### [EXERCISE AIM]
Count only the lines of the records that hold "若想要在Windows系统控制台中显示颜色", then give the number without any other words.

····················

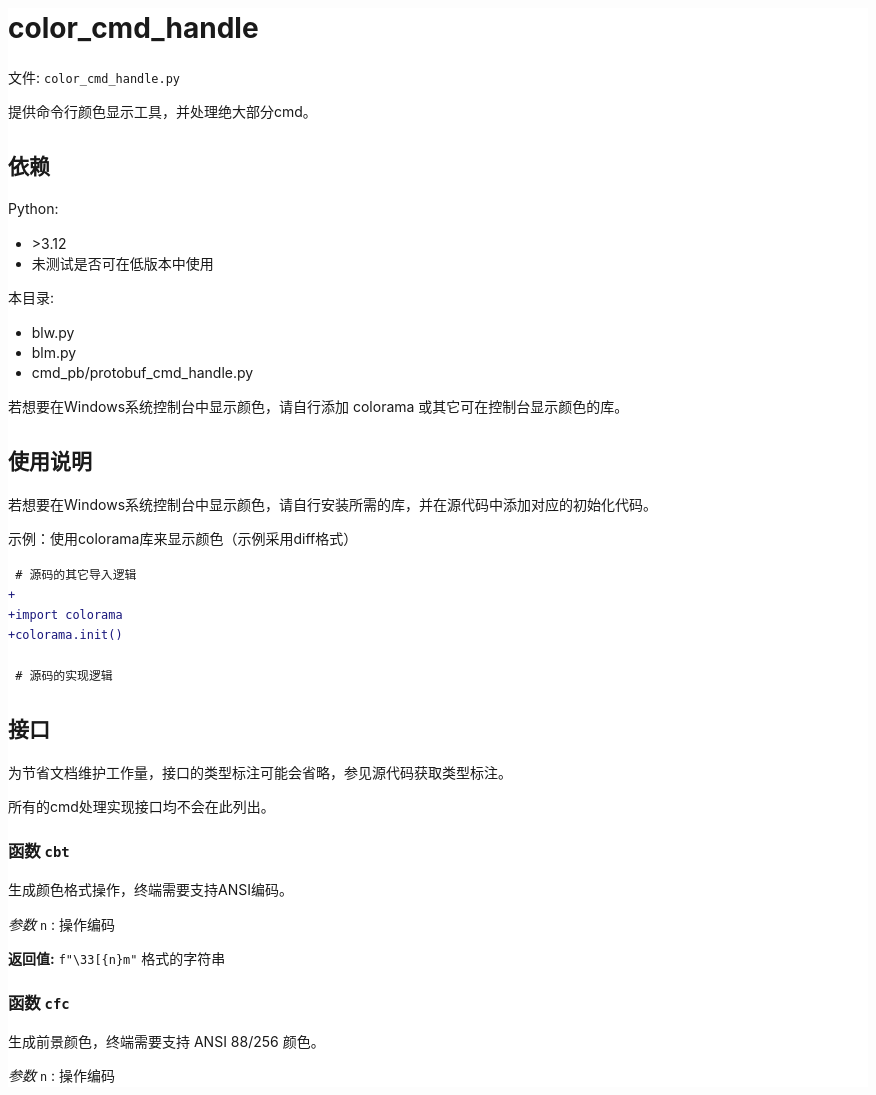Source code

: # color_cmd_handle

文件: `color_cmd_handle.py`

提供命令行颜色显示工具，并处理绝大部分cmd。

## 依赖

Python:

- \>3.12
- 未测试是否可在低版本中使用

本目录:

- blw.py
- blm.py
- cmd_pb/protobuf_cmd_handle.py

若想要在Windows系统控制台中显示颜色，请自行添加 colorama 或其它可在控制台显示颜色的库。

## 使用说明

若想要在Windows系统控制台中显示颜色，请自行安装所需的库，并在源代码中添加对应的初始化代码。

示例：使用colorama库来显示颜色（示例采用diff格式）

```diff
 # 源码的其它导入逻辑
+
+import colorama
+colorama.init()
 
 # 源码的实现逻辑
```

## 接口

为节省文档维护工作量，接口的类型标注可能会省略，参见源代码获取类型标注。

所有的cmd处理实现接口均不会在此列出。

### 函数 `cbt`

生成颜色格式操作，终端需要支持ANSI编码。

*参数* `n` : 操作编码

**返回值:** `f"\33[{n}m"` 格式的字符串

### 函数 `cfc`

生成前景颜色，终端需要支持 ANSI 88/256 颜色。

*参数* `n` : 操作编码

····················

### [WRITTEN ANSWER]
2